» **What the task requires**
Reproduce verbatim the lines in the rows below, starting at the line containing "par vidéo sous-marine menées" and ending at the line containing "pêcheurs/scientifiques, est coordonné", with both of those lines included.

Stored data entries
● ● ● ● ●

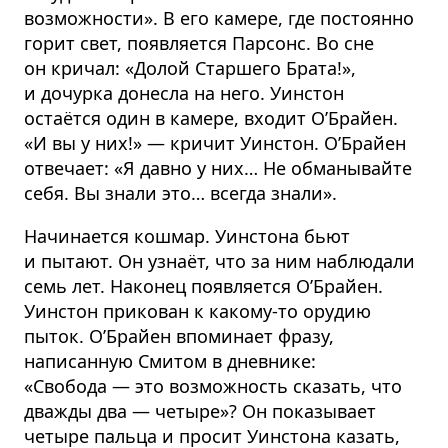
возможности». В его камере, где постоянно
горит свет, появляется Парсонс. Во сне
он кричал: «Долой Старшего Брата!»,
и дочурка донесла на него. Уинстон
остаётся один в камере, входит О’Брайен.
«И вы у них!» — кричит Уинстон. О’Брайен
отвечает: «Я давно у них… Не обманывайте
себя. Вы знали это… всегда знали».
Начинается кошмар. Уинстона бьют
и пытают. Он узнаёт, что за ним наблюдали
семь лет. Наконец появляется О’Брайен.
Уинстон прикован к какому-то орудию
пыток. О’Брайен впоминает фразу,
написанную Смитом в дневнике:
«Свобода — это возможность сказать, что
дважды два — четыре»? Он показывает
четыре пальца и просит Уинстона казать,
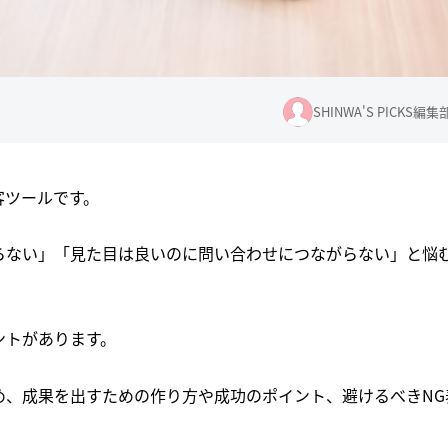
SHINWA'S PICKS編集
客ツールです。
らない」「見た目は良いのに問い合わせにつながらない」と悩
ントがあります。
め、成果を出すための作り方や成功のポイント、避けるべきNG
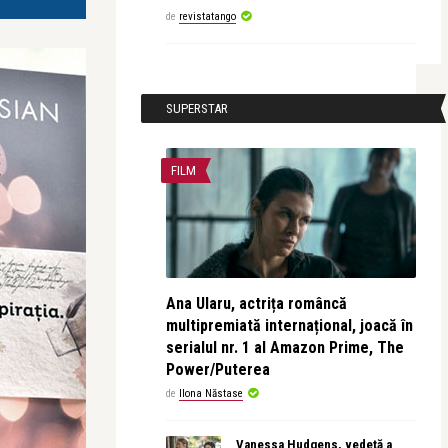
de
revistatango
SUPERSTAR
FILM
Ana Ularu, actrița româncă
multipremiată internațional, joacă în
serialul nr. 1 al Amazon Prime, The
Power/Puterea
de
Ilona Năstase
Vanessa Hudgens, vedetă a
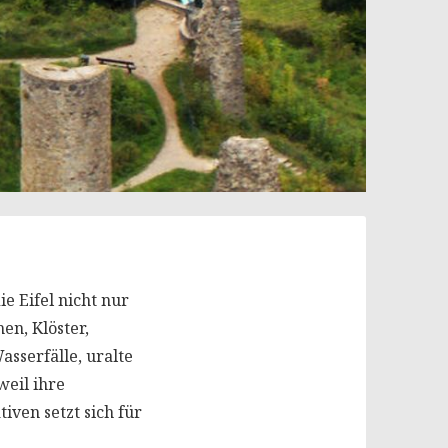
e Eifel nicht nur
en, Klöster,
sserfälle, uralte
weil ihre
iven setzt sich für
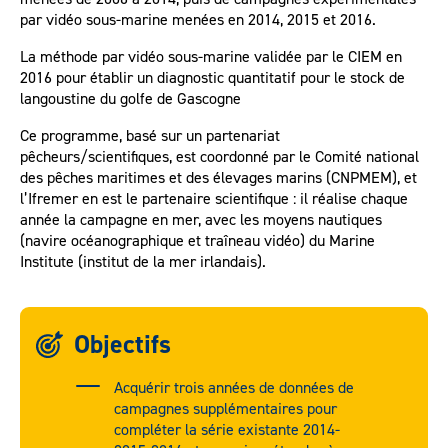
par vidéo sous-marine menées en 2014, 2015 et 2016.
La méthode par vidéo sous-marine validée par le CIEM en
2016 pour établir un diagnostic quantitatif pour le stock de
langoustine du golfe de Gascogne
Ce programme, basé sur un partenariat
pêcheurs/scientifiques, est coordonné par le Comité national
des pêches maritimes et des élevages marins (CNPMEM), et
l’Ifremer en est le partenaire scientifique : il réalise chaque
année la campagne en mer, avec les moyens nautiques
(navire océanographique et traîneau vidéo) du Marine
Institute (institut de la mer irlandais).
Objectifs
Acquérir trois années de données de
campagnes supplémentaires pour
compléter la série existante 2014-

● ● ● ● ●

» **Exercise response**
par vidéo sous-marine menées en 2014, 2015 et 2016.
La méthode par vidéo sous-marine validée par le CIEM en
2016 pour établir un diagnostic quantitatif pour le stock de
langoustine du golfe de Gascogne
Ce programme, basé sur un partenariat
pêcheurs/scientifiques, est coordonné par le Comité national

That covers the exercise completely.